Малолетний арестант засмеялся.
– Как-то у нас разговор затягивается. Представились бы, что ли, для порядка, да попить бы дали. Я понимаю, что в «Пятке». Если собираетесь пытать-мучать, можете и после начать.
Следователь кивнул «серому пиджаку». Пока тот наливал воду в стакан из графина, произнес:
– Можешь обращаться ко мне – Артур Алимович.
– Хорошо.
– Раз тебе известно о Пятом управлении – это лишь указывает на справедливость моих слов.
– Ни в коем разе.
Здоровяк поднес стакан, Олег выпил, отдал емкость, поднял на гэбиста глаза и произнес:
– Что-то, Вась, не складываются у нас с тобой отношения. Как на тебя смотрю, сразу вспоминается писатель Фрэнсис Скотт Фицджеральд.
– А причем тут Фицджеральд? – оскалился оппонент.
– В романе «Ночь нежна» большой мастер пера пишет именно про тебя: «Он был до того отвратителен, что уже не внушал и отвращения, просто воспринимался как нелюдь».
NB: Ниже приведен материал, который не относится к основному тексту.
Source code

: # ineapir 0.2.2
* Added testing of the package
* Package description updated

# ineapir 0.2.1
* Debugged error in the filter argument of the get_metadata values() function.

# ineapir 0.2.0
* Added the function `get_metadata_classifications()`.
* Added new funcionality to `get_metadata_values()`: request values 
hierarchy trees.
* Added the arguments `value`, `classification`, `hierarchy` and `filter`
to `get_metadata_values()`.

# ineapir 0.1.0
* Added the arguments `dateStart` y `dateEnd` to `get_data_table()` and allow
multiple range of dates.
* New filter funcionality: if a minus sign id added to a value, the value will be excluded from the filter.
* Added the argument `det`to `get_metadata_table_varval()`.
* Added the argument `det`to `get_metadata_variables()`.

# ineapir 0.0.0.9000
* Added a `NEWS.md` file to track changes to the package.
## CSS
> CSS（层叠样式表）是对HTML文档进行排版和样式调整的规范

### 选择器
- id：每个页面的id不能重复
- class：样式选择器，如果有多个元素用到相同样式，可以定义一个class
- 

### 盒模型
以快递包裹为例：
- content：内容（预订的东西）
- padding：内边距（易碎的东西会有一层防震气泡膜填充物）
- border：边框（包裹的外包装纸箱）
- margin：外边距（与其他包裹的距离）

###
Рожа постояла-постояла, оценивая сказанное, и вдруг залепила арестанту очередную пощечину.
Олега пошатнуло, он поскрипел зубами и произнес:
– Каждый раз я говорю одно и то же, и каждый раз мне не верят, и каждый раз мои слова все равно подтверждаются. Вась, если ударишь меня в третий раз – я сломаю тебе руку. И – я вижу, у тебя шнобель не совсем в порядке, так я тебе его поправлю.
«Костюм» замахнулся, но остановился после окрика главного.
– Малыш, – потом обратился следователь к Белолобову, – ты ведешь себя очень дерзко. Ты специально провоцируешь нас на побои. Что, хочешь получить травмы, чтобы отлежаться в санчасти? Не выйдет – у нас бьют о-о-очень больно, но очень профессионально. Встать не сможешь, а медицинских показателей для госпитализации как бы и нет. Итак, а про меня Фицджеральд ничего не сказал?
– Сказал, – ответил Олег, тыльной стороной ладони отирая разбитую губу. – «Получасового общения с Артуром Алимовичем было достаточно, чтобы Белолобов почувствовал, что и сам тупеет».
– Ну! – со свирепым лицом развернулся для следующего удара обладатель нечеловеческих кулаков.